## Texto mostrado

■ ■ ■ ■ ■

8 oct 2005

La última vez que escribí un artículo sobre el aborto, me encontraba condicionado por las imágenes de la ecografía de mi hija Cristina, ahora una preciosa niña de seis meses. Por aquel entonces, cuando el ministerio de Sanidad publicó su estadística anual, las cifras hablaban de setenta y pico mil vidas sajadas. Y nuestra hija, de la quinta de todos aquellos niños, daba vueltas y revueltas con un corazón que latía ganas de vivir y crecer lo necesario para asomarse al mundo.

La ecografía es la mejor arma disuasoria contra la interrupción del embarazo. La técnica nos permite contemplar –ahora, incluso, en tres dimensiones- el ámbito delicado y milagroso en el que se fragua la vida. Lamento que no se modifique la ley para obligar a los centros públicos y privados a mostrar a sus pacientes qué es lo que van a quitarse de en medio, como cuando el médico te informa de tus males a través de una radiografía o de las turbias imágenes de un escáner. ¿Acaso alguien se sometería a una operación sin echar un vistazo a esas herramientas maravillosas? Entonces, que no se le prive a ninguna mujer del derecho a observar el feliz baño del feto en el útero materno.Después de ver a mi hija en aquel monitor, de reconocer sus brazos y sus esbozos de piernas, comprendí que no podía quedarme impasible ante el triste certificado de la muerte legal con el que cada año se despacha la administración. Y uní mi voz, mis palabras, a la de todos esos niños que no nacieron, incluso a la de las madres que después de la traumática experiencia anhelan al hijo muerto.

■ ■ ■ ■ ■

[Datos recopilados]

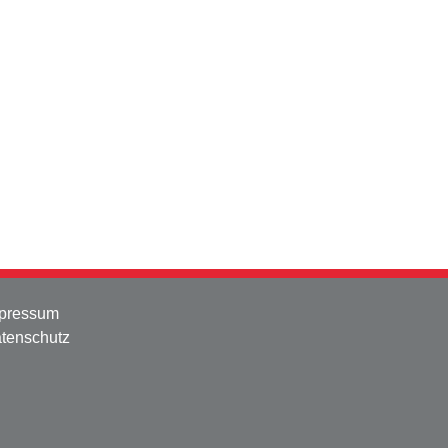
pressum
tenschutz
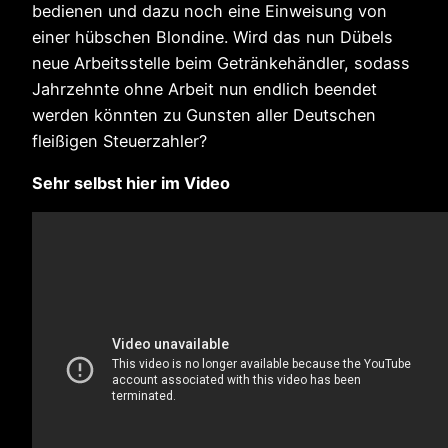
bedienen und dazu noch eine Einweisung von
einer hübschen Blondine. Wird das nun Dübels
neue Arbeitsstelle beim Getränkehändler, sodass
Jahrzehnte ohne Arbeit nun endlich beendet
werden könnten zu Gunsten aller Deutschen
fleißigen Steuerzahler?
Sehr selbst hier im Video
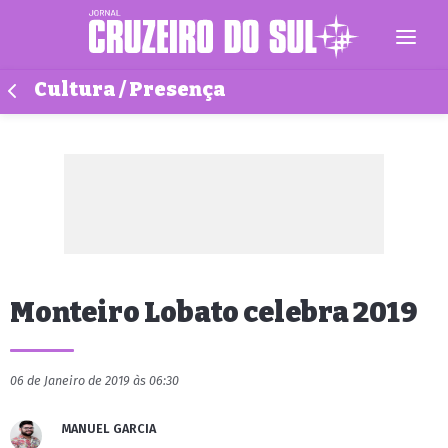
Cultura / Presença
Monteiro Lobato celebra 2019
06 de Janeiro de 2019 às 06:30
MANUEL GARCIA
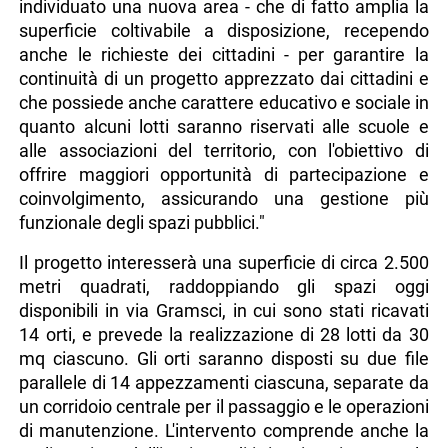
individuato una nuova area - che di fatto amplia la
superficie coltivabile a disposizione, recependo
anche le richieste dei cittadini - per garantire la
continuità di un progetto apprezzato dai cittadini e
che possiede anche carattere educativo e sociale in
quanto alcuni lotti saranno riservati alle scuole e
alle associazioni del territorio, con l'obiettivo di
offrire maggiori opportunità di partecipazione e
coinvolgimento, assicurando una gestione più
funzionale degli spazi pubblici."
Il progetto interesserà una superficie di circa 2.500
metri quadrati, raddoppiando gli spazi oggi
disponibili in via Gramsci, in cui sono stati ricavati
14 orti, e prevede la realizzazione di 28 lotti da 30
mq ciascuno. Gli orti saranno disposti su due file
parallele di 14 appezzamenti ciascuna, separate da
un corridoio centrale per il passaggio e le operazioni
di manutenzione. L'intervento comprende anche la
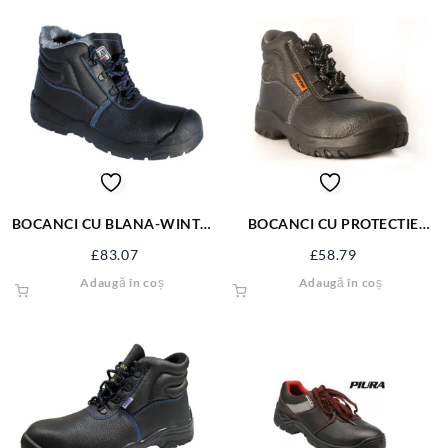
BOCANCI CU BLANA-WINTER
BOCANCI CU PROTECTIE
S1P 5834
GUNTHER 5700
£
83.07
£
58.79
Adaugă în coș
Adaugă în coș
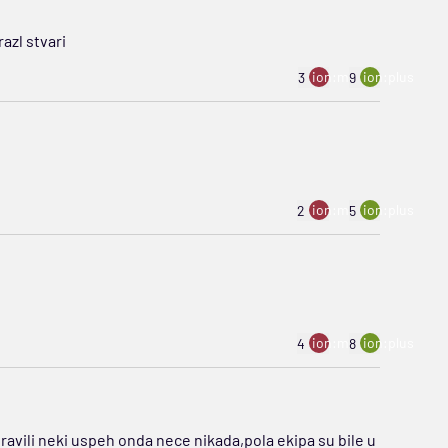
azl stvari
ion:minus
ion:plus
3
9
ion:minus
ion:plus
2
5
ion:minus
ion:plus
4
8
ravili neki uspeh onda nece nikada,pola ekipa su bile u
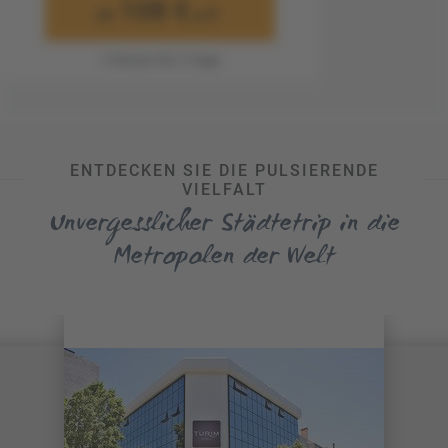
108 €
ab
p.P.
1 Person für 3 Tage
ENTDECKEN SIE DIE PULSIERENDE
VIELFALT
Unvergesslicher Städtetrip in die
Metropolen der Welt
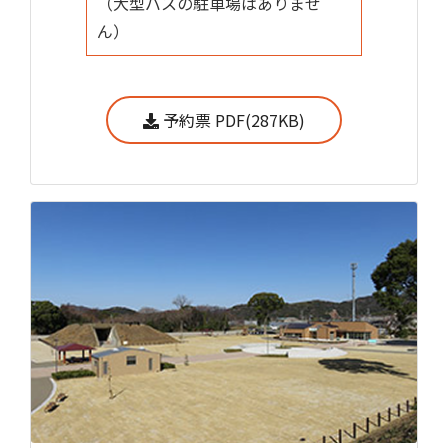
（大型バスの駐車場はありませ
ん）
予約票 PDF(287KB)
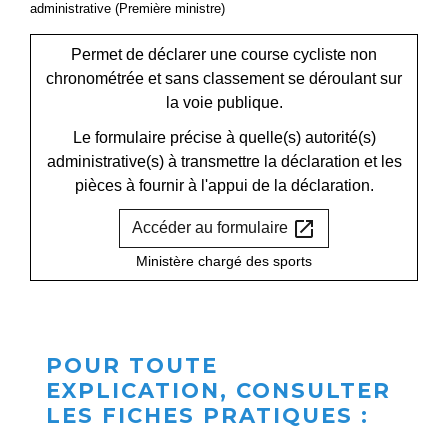
administrative (Première ministre)
Permet de déclarer une course cycliste non
chronométrée et sans classement se déroulant sur
la voie publique.
Le formulaire précise à quelle(s) autorité(s)
administrative(s) à transmettre la déclaration et les
pièces à fournir à l'appui de la déclaration.
open_in_new
Accéder au formulaire
Ministère chargé des sports
POUR TOUTE
EXPLICATION, CONSULTER
LES FICHES PRATIQUES :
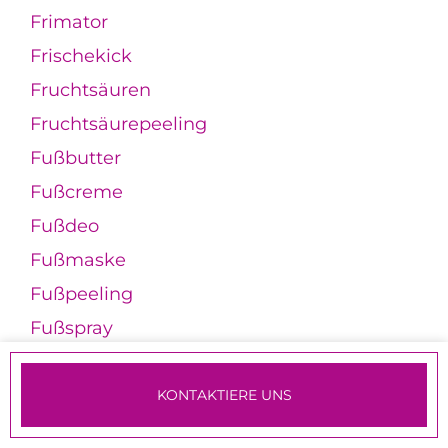
Frimator
Frischekick
Fruchtsäuren
Fruchtsäurepeeling
Fußbutter
Fußcreme
Fußdeo
Fußmaske
Fußpeeling
Fußspray
G
KONTAKTIERE UNS
Galactomyces
TERMINE & ANMELDUNG
Galbanum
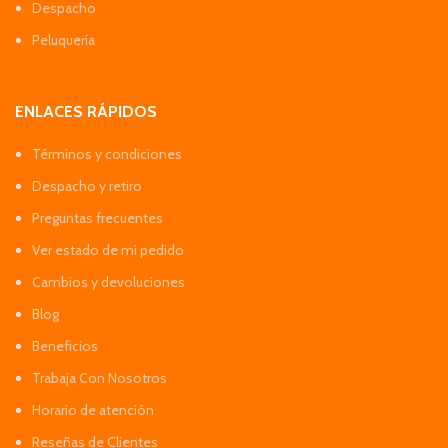
Despacho
Peluquería
ENLACES RÁPIDOS
Términos y condiciones
Despacho y retiro
Preguntas frecuentes
Ver estado de mi pedido
Cambios y devoluciones
Blog
Beneficios
Trabaja Con Nosotros
Horario de atención
Reseñas de Clientes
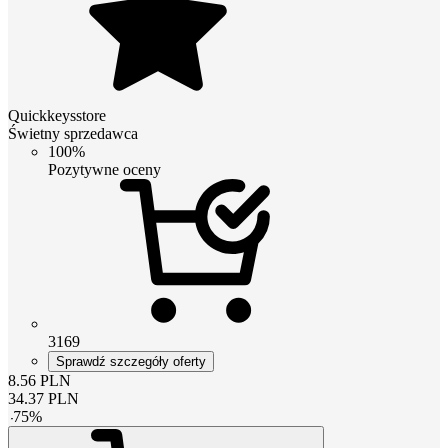
Quickkeysstore
Świetny sprzedawca
100%
Pozytywne oceny
3169
Sprawdź szczegóły oferty
8.56
PLN
34.37
PLN
-
75
%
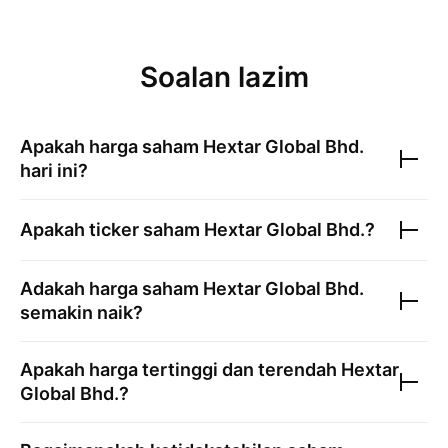
Soalan lazim
Apakah harga saham
Hextar Global Bhd.
hari ini?
Apakah ticker saham
Hextar Global Bhd.
?
Adakah harga saham
Hextar Global Bhd.
semakin naik?
Apakah harga tertinggi dan terendah
Hextar
Global Bhd.
?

■ ■ ■ ■ ■

## Qué se pide
Escribe la continuación del artículo sobre el aborto y la ecografía a partir de su última frase. Los registros no tienen relación con el texto.

## Respuesta
Ahora se habla de ochenta mil abortos en el último año censado (¡ochenta mil!). Y la exposición de datos va más allá: aunque las mujeres abortan cada vez más jóvenes, se multiplican las reincidentes, es decir, aquellas que han pasado por la camilla dos y hasta tres veces. Y como guinda a esta última encuesta, el CIS asegura que el motivo más recurrente al que aluden para abortar es la incompatibilidad entre maternidad y trabajo.

No voy a juzgar a ninguna mujer que aborta. Comprendo que la presión exterior –cuando faltan recursos, ayuda e información- pueda arrebatar el natural deseo de ser madre. El hombre, además, muchas veces utiliza una coacción miserable para empujarla a la mesa de obstetricia y olvidarse del fruto de su imprudencia. Por no hablar de los inmigrantes que han encontrado en nuestro país la negra libertad para la interrupción voluntaria del embarazo.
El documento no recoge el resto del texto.